Document text:
►
National Report — When it comes to contagious equine diseases, there is good news and bad news.

6 steps to a healthier world for the nations horses

The good news is that medical research is improving vaccines and treatments. The downside is that horses are so mobile that the risk of contagious disease is unparalleled, according to Dr. Roberta Dwyer, infectious disease spokesperson for the American Association of Equine Practitioners.

"In the past 10 years, we've improved diagnostic techniques to detect infectious diseases and developed new vaccines," Dwyer explains. At the same time, more prestigious equestrian events and races around the world are bringing equine athletes together from both hemispheres. Not only does that increase the disease-transmission risk, but new threats are emerging from the use of sperm and eggs across borders, threats that take advantage of two breeding cycles.

It's all about stallion breeding revenue, says Dr. Peter Timoney, who's spent more than 30 years studying horse disease and is now a faculty member at the Gluck Equine Research Center, University of Kentucky. "If owners have horses with potential, they want to be able to compete with their animals in financially lucrative and prestigious events, sometimes around the world," he says.

"The increased value in international movement of horses runs counter to the risk of spread of infectious diseases," he says. "Enhanced trade in horses and equine germplasm increases the risk of a global spread in disease. Facilitation of trade comes at a price."

Still, the spread of equine diseases in the United States can't be blamed entirely on other countries, Timoney says. Variations in climate and animal populations from state to state and region to region facilitate outbreaks.

Keys to surveillance

Beyond the development of better medicine, Timoney hopes to see better international reporting of diseases. "It behooves us to develop a system that enables the sharing of information," he says. "We need to emphasize surveillance and reporting."

Equine veterinarians are critical to identifying and reporting new diseases or new outbreaks of old ones. "The first line of defense in safeguarding the domestic equine industry is the equine practitioner," he says. "They're the people who can most frequently report these occurrences. And if they're suspicious, they'll take the appropriate steps and report findings to their state veterinarian."
◄
Directions: Pick up the article on contagious equine diseases after its last sentence and keep writing it.

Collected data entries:
►
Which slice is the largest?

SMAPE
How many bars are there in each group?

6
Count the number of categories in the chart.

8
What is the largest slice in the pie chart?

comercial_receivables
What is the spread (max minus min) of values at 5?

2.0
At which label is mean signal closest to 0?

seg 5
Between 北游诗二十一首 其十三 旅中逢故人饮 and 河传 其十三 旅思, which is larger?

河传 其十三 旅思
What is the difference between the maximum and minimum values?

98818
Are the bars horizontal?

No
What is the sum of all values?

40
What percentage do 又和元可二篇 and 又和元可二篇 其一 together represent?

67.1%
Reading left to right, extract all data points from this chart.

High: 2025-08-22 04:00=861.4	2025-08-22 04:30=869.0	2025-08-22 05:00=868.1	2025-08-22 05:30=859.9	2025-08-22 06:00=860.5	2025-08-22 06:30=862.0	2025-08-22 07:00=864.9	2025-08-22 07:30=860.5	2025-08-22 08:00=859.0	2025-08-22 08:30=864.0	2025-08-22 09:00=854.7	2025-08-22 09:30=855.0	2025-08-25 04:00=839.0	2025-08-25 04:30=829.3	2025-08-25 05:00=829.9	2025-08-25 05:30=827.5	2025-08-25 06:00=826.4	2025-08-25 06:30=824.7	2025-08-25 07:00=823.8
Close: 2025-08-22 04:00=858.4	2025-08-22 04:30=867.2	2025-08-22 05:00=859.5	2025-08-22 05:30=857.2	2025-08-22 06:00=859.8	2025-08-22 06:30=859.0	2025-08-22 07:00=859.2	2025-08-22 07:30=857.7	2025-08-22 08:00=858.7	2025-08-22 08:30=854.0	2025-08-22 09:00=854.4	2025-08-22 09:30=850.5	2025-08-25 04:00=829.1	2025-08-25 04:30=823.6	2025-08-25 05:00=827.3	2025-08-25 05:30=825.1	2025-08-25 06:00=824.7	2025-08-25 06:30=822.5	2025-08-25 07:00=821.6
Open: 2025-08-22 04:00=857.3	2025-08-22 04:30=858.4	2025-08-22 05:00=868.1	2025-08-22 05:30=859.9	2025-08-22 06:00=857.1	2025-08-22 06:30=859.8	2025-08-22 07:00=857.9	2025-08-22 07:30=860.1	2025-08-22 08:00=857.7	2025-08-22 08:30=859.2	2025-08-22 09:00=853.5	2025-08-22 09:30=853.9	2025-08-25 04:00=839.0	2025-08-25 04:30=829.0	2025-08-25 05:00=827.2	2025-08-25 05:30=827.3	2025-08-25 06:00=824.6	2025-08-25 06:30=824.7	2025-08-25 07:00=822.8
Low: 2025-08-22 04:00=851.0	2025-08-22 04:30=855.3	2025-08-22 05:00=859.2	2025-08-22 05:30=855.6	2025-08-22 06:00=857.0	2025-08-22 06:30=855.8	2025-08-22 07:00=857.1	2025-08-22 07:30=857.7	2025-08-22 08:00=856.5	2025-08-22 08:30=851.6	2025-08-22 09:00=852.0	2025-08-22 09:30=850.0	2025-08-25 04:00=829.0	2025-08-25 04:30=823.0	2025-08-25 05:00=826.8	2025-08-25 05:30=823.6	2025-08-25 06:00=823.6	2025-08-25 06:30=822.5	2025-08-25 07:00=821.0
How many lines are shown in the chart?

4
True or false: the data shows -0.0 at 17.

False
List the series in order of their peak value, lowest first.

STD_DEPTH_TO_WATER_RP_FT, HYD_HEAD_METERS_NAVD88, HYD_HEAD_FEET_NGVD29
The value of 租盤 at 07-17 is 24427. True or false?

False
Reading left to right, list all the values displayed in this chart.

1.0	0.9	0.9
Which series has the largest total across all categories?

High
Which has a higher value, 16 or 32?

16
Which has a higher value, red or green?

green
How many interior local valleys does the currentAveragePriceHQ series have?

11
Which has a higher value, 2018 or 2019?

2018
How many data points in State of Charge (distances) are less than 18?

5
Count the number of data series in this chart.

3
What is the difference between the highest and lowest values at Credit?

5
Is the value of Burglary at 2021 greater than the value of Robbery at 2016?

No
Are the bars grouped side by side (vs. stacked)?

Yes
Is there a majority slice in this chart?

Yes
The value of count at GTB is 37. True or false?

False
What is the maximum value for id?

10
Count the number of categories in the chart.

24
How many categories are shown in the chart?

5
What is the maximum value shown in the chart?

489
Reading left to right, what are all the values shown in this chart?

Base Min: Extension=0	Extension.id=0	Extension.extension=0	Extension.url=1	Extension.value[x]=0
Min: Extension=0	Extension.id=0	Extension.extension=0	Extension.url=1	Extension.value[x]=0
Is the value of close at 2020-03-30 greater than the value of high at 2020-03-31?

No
◄
Written response:
As diseases spread beyond typical breeding grounds with mutations and climate change, Dwyer hopes veterinarians will keep urging clients to stick to the core list of vaccines developed by the AAEP. What wasn't a problem in an area this year may not stay that way forever, she says.

"People may not be vaccinating because of economic constraints," Dwyer says. "That's why the AAEP came up with the list of core vaccines. We want owners to take these diseases — Eastern equine encephalomyelitis (EEE), Western equine encephalomyelitis (WEE), rabies, WNV and tetanus — very seriously."

Diseases carried to horses by mosquitoes and other blood-sucking arthropods are of even more concern. "No vaccine is 100 percent," Dwyer says. More expensive than vaccines may be the time, money and labor in cleaning up water pools to get rid of mosquito breeding areas. "You can't have old tires around accumulating water," she says. (See "6 steps to a healthier world for the nation's horses.")

Ultimately, the future of disease management may lie in better reporting. Timoney, whose research focuses on the sexually transmitted equine sarteritis virus, hopes disease management by anecdote will give way to more accurate reporting. "We need to get away from anecdotally derived data," he says. "We want to know that there were X number of occurrences in states A, B, and C."